Ébauches (Frédéric Bastiat)/Texte 5
- Monsieur,
J’ai reçu la lettre que vous m’avez fait l’honneur de m’écrire, en date du 12 de ce mois, dans le but, selon vos expressions, de solliciter mon suffrage et celui de mes amis.
Je ne puis rien vous dire, monsieur, sur les intentions de mes amis ; je ne leur cache pas mon vote, mais je ne cherche pas à influencer le leur.
Quant au mien, il ne m’appartient pas au point de l’engager. L’intérêt public le détermine, et, jusqu’à l’instant où il tombe dans l’urne, je n’ai d’engagement qu’envers le public et ma conscience.
La notoriété publique attribue au général Durrieux, votre concurrent, des opinions favorables au ministère actuel, et, par conséquent défavorables, selon moi, aux intérêts de la France et spécialement de la France méridionale. Aucun acte de sa part n’est venu m’autoriser à regarder comme mal fondée l’opinion publique à cet égard ; bien, au contraire, sa position personnelle me le fait regarder comme un très mauvais représentant de nos intérêts, soit généraux, soit vinicoles. C’est vous dire que je ne lui donnerai pas mon suffrage.
Mais, par la même raison, je ne puis la donner à un candidat qui, il y a à peine un an, appelait de tous ses vœux la candidature du général Durrieux, et encore moins si ce même homme affiche maintenant des opinions différentes ; car, ou il n’était pas sincère alors, ou il ne l’est pas aujourd’hui.

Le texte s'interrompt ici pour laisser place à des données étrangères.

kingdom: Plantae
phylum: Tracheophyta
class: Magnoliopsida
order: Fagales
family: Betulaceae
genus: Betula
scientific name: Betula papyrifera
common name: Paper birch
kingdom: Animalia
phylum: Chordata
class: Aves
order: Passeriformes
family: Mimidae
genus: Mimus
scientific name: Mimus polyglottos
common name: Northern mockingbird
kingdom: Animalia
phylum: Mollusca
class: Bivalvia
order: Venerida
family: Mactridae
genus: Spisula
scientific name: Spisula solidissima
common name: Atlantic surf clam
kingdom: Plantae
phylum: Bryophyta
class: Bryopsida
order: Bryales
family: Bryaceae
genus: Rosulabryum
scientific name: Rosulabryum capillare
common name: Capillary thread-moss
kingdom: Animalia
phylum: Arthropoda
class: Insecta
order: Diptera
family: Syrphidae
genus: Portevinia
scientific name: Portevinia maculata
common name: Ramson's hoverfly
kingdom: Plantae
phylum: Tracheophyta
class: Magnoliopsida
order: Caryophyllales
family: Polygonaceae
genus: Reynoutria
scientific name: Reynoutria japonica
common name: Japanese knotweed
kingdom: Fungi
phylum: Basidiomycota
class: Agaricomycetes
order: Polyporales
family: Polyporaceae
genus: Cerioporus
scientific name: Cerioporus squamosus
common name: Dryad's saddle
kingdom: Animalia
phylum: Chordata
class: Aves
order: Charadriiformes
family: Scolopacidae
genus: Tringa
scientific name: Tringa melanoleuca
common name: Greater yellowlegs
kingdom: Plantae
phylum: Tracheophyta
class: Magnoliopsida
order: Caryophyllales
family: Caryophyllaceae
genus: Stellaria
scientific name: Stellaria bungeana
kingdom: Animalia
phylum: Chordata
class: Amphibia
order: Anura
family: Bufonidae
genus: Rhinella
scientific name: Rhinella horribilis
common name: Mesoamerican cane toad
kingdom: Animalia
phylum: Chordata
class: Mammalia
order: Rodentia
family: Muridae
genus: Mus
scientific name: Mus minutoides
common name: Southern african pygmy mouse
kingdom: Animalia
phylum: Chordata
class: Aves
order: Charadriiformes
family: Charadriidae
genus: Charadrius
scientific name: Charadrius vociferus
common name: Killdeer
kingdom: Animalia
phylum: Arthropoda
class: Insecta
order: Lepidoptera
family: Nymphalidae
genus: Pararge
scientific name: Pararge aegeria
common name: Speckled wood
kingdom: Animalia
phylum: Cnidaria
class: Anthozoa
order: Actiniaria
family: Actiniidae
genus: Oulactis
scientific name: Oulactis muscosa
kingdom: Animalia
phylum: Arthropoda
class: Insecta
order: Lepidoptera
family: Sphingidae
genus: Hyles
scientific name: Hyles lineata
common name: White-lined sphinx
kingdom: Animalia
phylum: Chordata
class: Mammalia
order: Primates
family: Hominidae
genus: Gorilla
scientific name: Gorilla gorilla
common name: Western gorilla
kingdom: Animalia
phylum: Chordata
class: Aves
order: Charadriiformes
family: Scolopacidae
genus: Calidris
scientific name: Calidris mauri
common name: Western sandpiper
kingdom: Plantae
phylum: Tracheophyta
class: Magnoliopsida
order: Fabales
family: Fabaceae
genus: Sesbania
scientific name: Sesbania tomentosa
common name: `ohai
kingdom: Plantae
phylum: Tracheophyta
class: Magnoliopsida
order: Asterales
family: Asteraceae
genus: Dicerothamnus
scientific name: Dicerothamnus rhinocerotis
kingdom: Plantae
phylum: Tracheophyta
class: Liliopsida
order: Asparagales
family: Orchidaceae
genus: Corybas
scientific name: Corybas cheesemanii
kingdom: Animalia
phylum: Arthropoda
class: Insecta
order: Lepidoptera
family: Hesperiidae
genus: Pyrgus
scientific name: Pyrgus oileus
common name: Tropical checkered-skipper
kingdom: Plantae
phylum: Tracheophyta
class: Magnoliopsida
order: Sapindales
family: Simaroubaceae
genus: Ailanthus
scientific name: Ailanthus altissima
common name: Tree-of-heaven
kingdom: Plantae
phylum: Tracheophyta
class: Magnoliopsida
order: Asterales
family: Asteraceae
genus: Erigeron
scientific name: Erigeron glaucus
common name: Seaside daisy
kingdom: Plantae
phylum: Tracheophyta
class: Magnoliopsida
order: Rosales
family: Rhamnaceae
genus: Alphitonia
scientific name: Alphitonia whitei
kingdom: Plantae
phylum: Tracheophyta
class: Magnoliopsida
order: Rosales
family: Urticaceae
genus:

Vous me dites, monsieur, que les voix du Gouvernement vous échapperont. Vous les avez sans doute laissé échapper ; vous les sollicitiez l’année dernière avec tant d’instance, que vous ne répugniez pas à faire agir sur les fonctionnaires ces deux grands ressorts, la crainte des destitutions et l’espérance de l’avancement. J’ai sous les yeux une lettre dans laquelle vous sollicitiez le suffrage d’un fonctionnaire, sous les auspices de son chef (ce qui équivaut à une menace) et où vous lui parliez de votre influence à Paris (ce qui équivaut à une promesse). Aujourd’hui, c’est aux hommes indépendants que vos promesses s’adressent ; ou celles d’aujourd’hui, ou celles d’alors ne sont pas sincères.
Et puis, que nous promettez-vous ? Des faveurs. Les faveurs ne s’accordent pas au public, mais aux dépens du public, sans quoi ce ne serait pas des faveurs.
Ensuite, pour obliger des favoris, il faut au moins le désirer, et vous dites que vous ne désirerez rien des ministres.
Enfin, monsieur, depuis quelques jours que les électeurs se communiquent réciproquement les lettres dont vous les favorisez, on en voit d’adressées aux ministériels et aux patriotes, aux nobles et aux roturiers, aux carlistes, aux philippistes, etc. Dans toutes, vous sollicitez l’obligeance des électeurs, vous demandez des votes comme on demande des services ; il est permis d’en conclure, qu’en vous nommant, on rendrait service au candidat plutôt qu’au public.
- ↑ Cette lettre, préparée sur un cahier, il y a trente ans à peu près, fut-elle mise au net et envoyée au destinataire, dont je supprime le nom ? Je l’ignore. Mais je crois utile de la reproduire, ne fût-ce que pour montrer une fois de plus combien Bastiat prenait au sérieux le gouvernement représentatif, et aimait à conformer ses actes à ses théories. Je la fais suivre d’une lettre qui fut adressée quelques années plus tard à M. Dampierre. (Note de l’éditeur.)